Byzantine–Venetian treaty of 1285
- Type: Ten-year non-aggression pact and commercial treaty
- Signed: 15 June 1285
- Location: Constantinople
- Signatories: Byzantine Empire; Republic of Venice;

= Byzantine–Venetian treaty of 1285 =

Treaty between the Byzantine Empire and Venice

The Byzantine–Venetian treaty of 1285 was an agreement between the Byzantine Empire and the Republic of Venice that restored peaceful relations between the two powers. Venice had had troubled relations with the Byzantines after their reconquest of Constantinople in 1261, but treaties in 1268 and 1277 had allowed Venetians to conduct profitable commerce in the Empire, while safeguarding the Byzantines from attacks by the powerful Venetian navy.
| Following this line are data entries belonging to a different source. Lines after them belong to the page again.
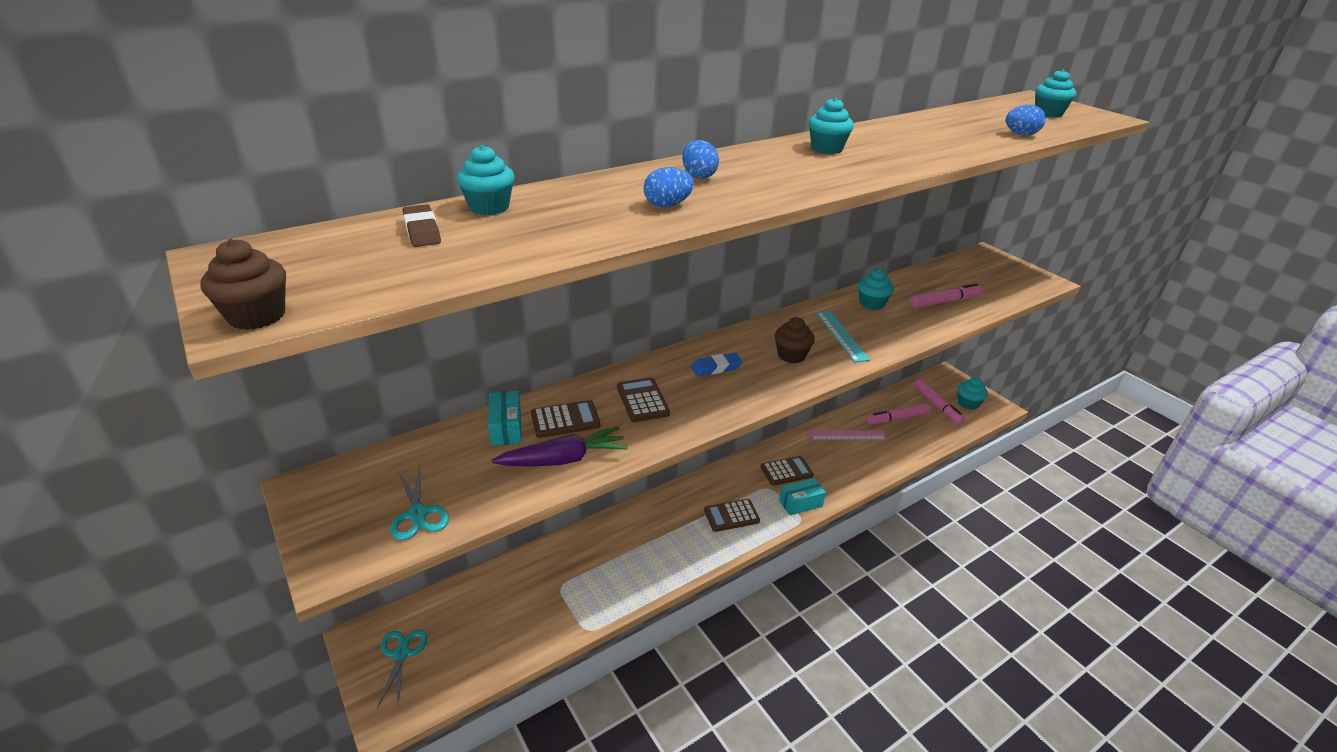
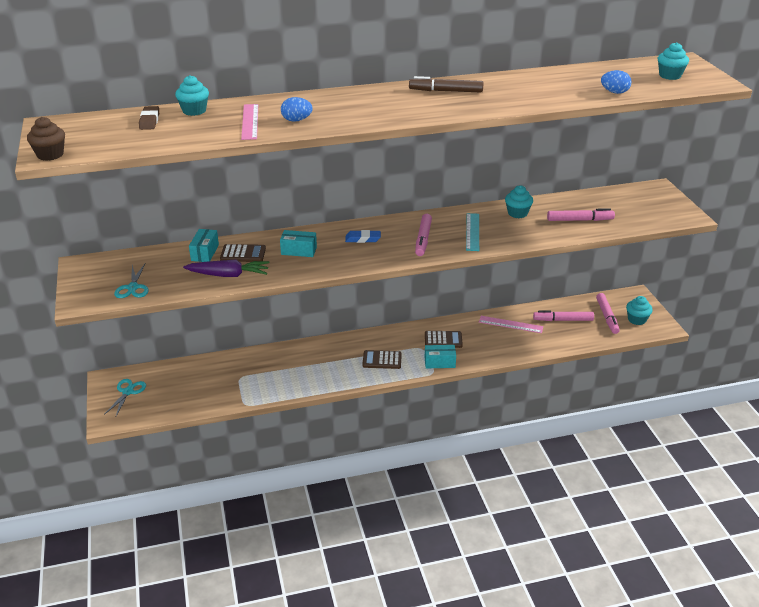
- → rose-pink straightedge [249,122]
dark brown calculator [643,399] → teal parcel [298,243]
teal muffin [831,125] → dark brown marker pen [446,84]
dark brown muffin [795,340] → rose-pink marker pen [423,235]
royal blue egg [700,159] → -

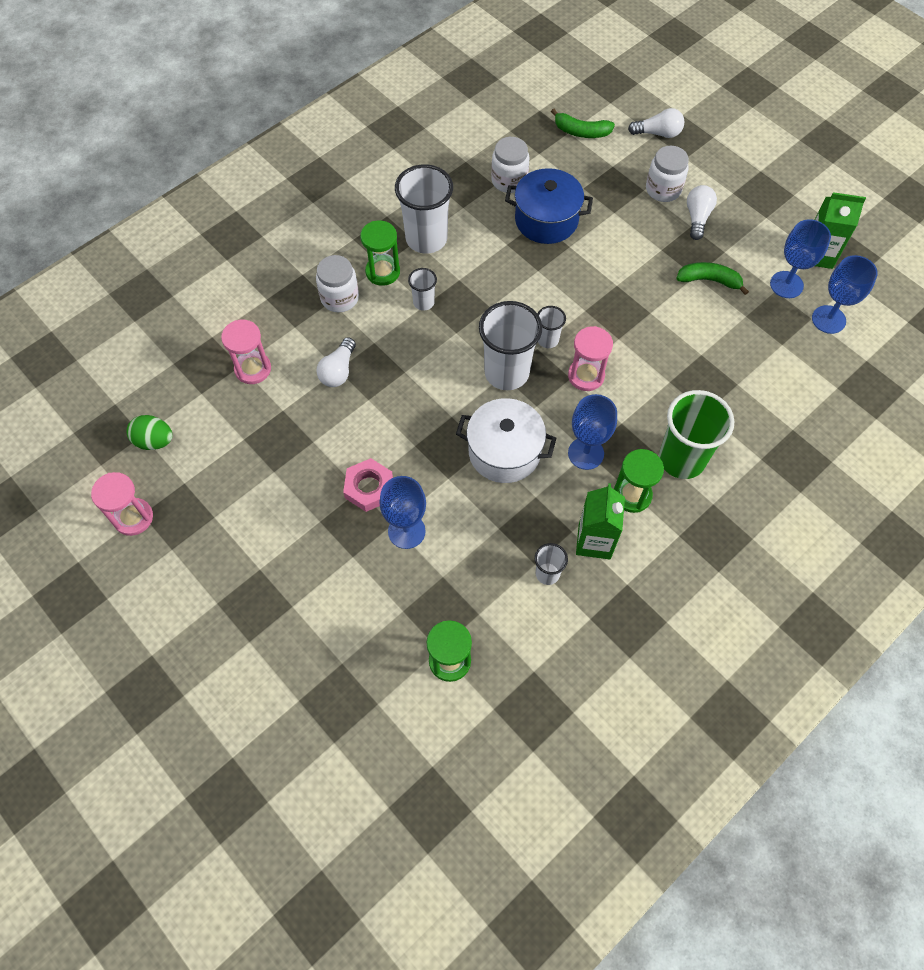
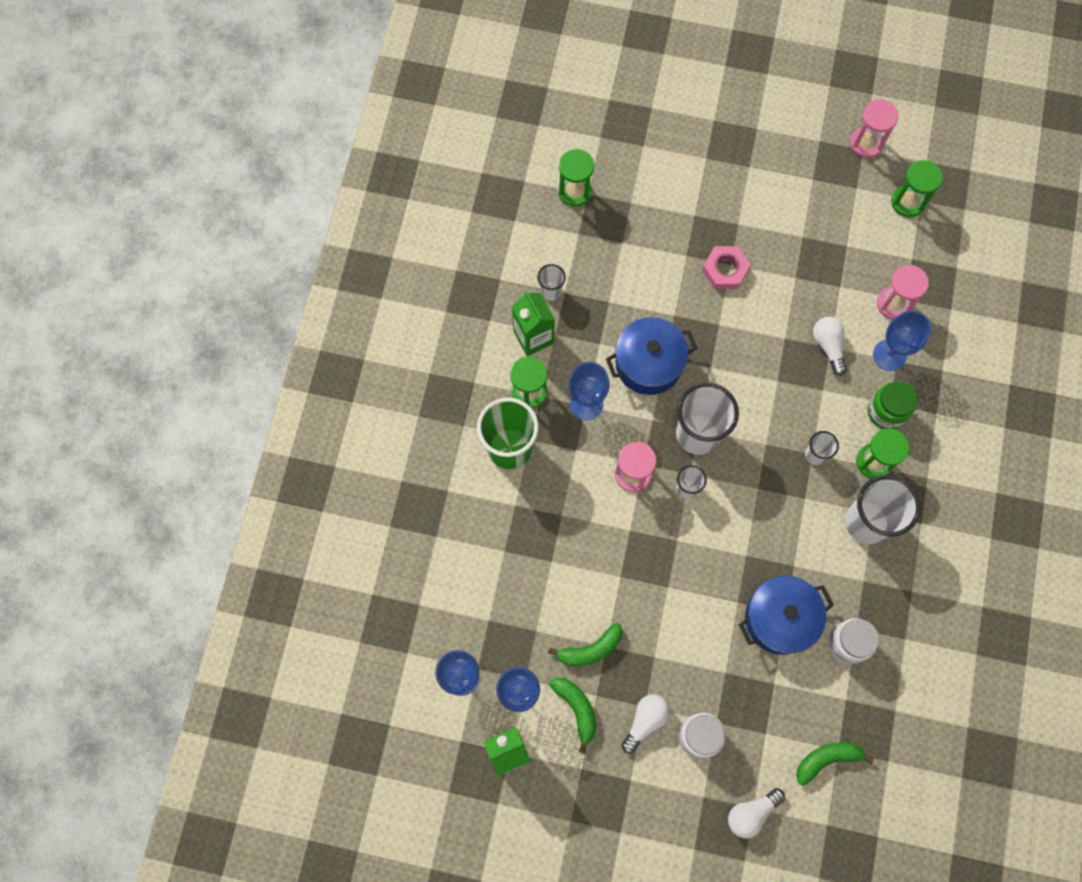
- → emerald toy banana [572,715]
snow-white cooking pot [506,440] → royal blue cooking pot [651,356]
snow-white bulb [702,212] → snow-white bulb [645,724], 120 degrees counterclockwise
snow-white preserve jar [337,283] → emerald preserve jar [892,405]
royal blue goblet [402,512] → royal blue goblet [902,340], move
emerald egg [149,432] → emerald sandglass [917,188]

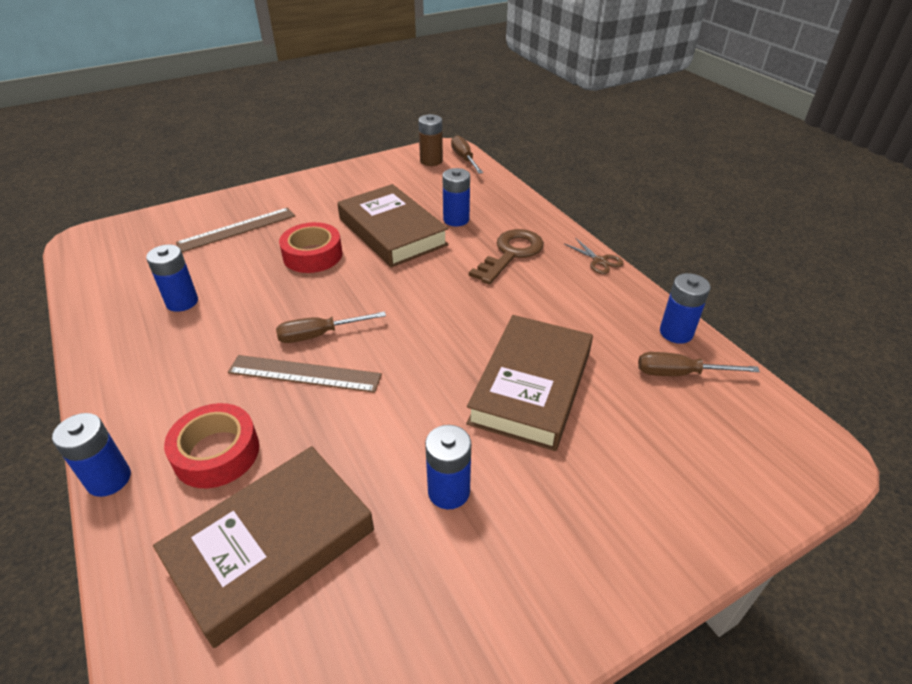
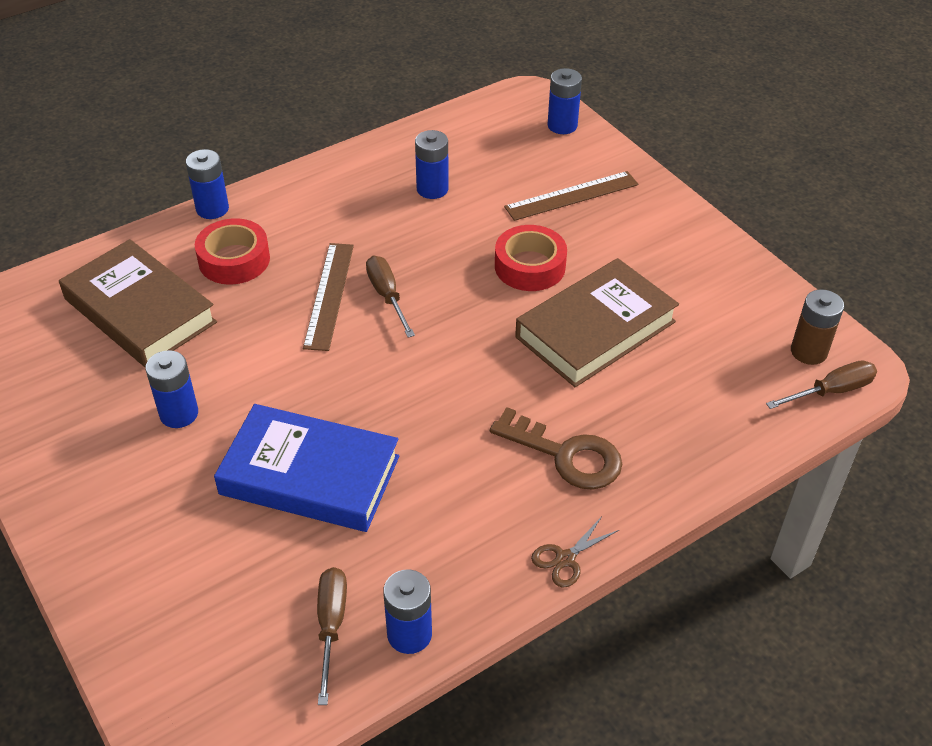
dark brown book [529,383] → royal blue book [306,468]
dark brown straightedge [235,229] → dark brown straightedge [571,196], 75 degrees counterclockwise
royal blue battery [456,197] → royal blue battery [565,101], move

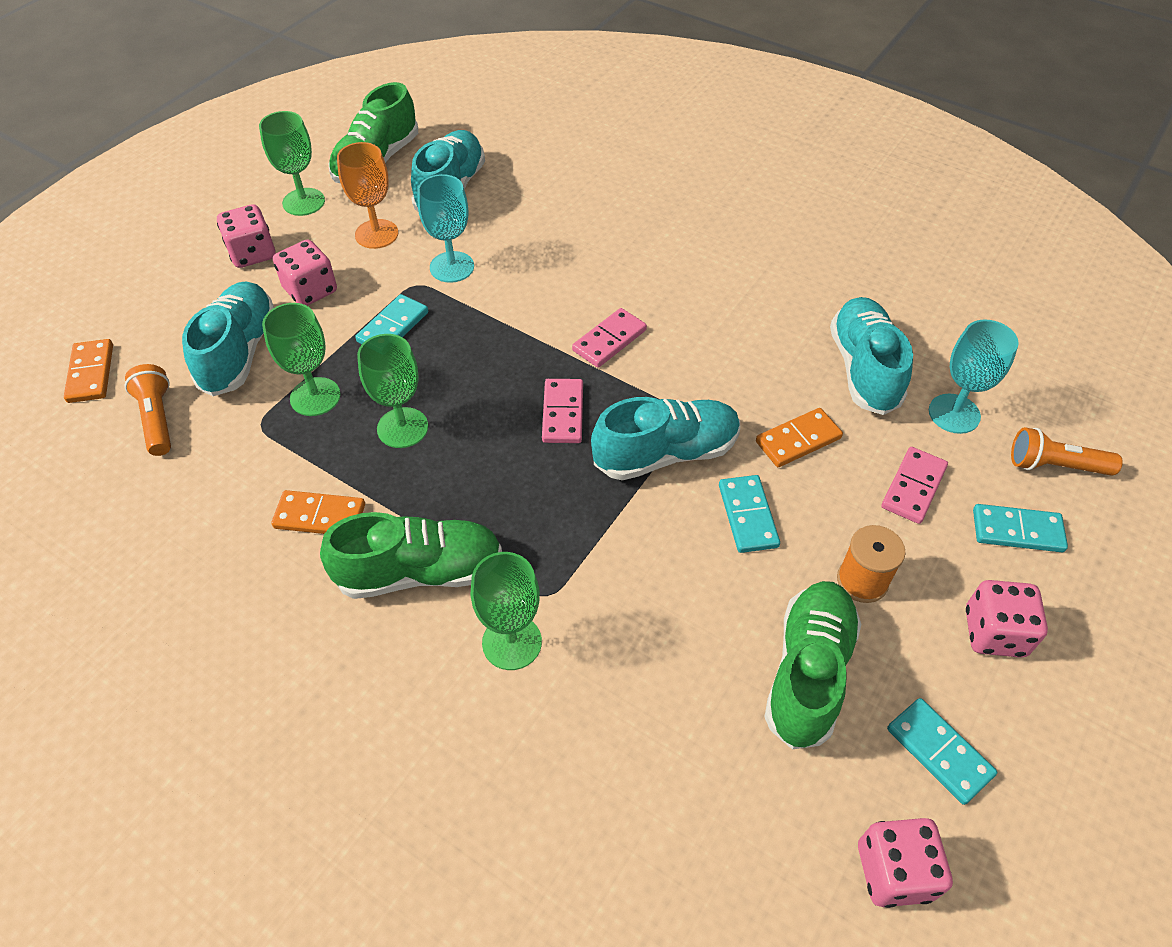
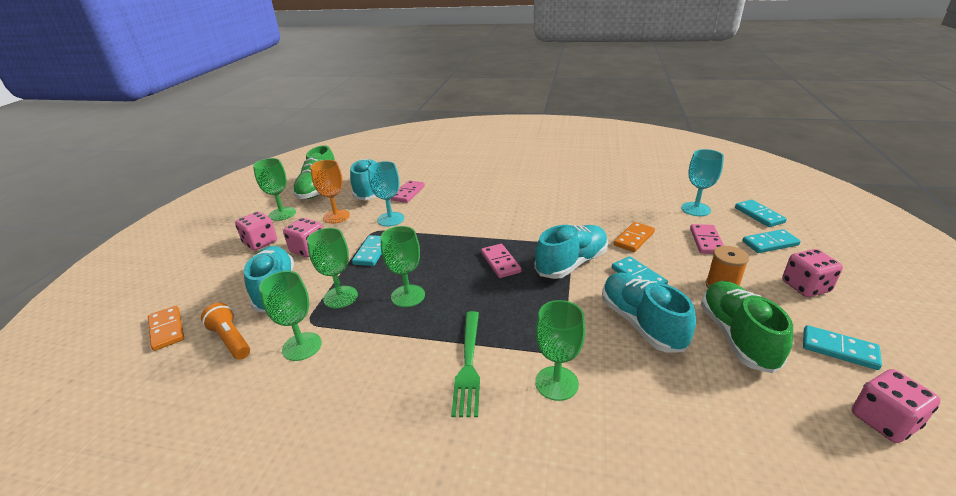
- → emerald goblet [290,316]
rose-pink domino [609,338] → rose-pink domino [408,191], move
emerald shoe [411,555] → emerald table fork [465,364]
teal shoe [871,356] → teal shoe [649,312], move
bright orange pocket torch [1067,451] → teal domino [761,213]
bright orange domino [318,512] → -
This had changed in 1281, when Venice sided with Charles I of Anjou in his designs against the Byzantines. After the outbreak of the War of the Sicilian Vespers in 1282, Charles' ambitions to capture Constantinople were dealt a fatal blow; with economic troubles arising from her exclusion from the commerce and grain shipping from the Black Sea, in 1283 Venice began negotiations for a treaty with the new Byzantine emperor, Andronikos II Palaiologos. After much back-and-forth, the treaty was concluded in June 1285 in Constantinople, and ratified at Venice shortly after. It repeated the terms of the two previous treaties, often verbatim, but had a much longer duration of ten years. It restored the right of Venetians to trade in the Empire, with direct access to the Black Sea and the right to their own quarters in Constantinople and Thessalonica, recognized the position of Venice's rivals, the Republic of Genoa, in the Empire, and bound both sides to not enter into alliances with powers hostile to the other. As part of the deal, Andronikos paid over a lump sum to satisfy Venetian claims for compensation for breaches of the previous treaties. Following the treaty, Andronikos II disbanded the Byzantine navy, with disastrous long-term consequences. The peace between Venice and the Byzantines lasted until the outbreak of the War of Curzola against Genoa, when Venetians attacked Genoese in Byzantine waters, bringing Byzantium into the war. It was not until 1302 that another Byzantine–Venetian treaty was concluded, ending the conflict.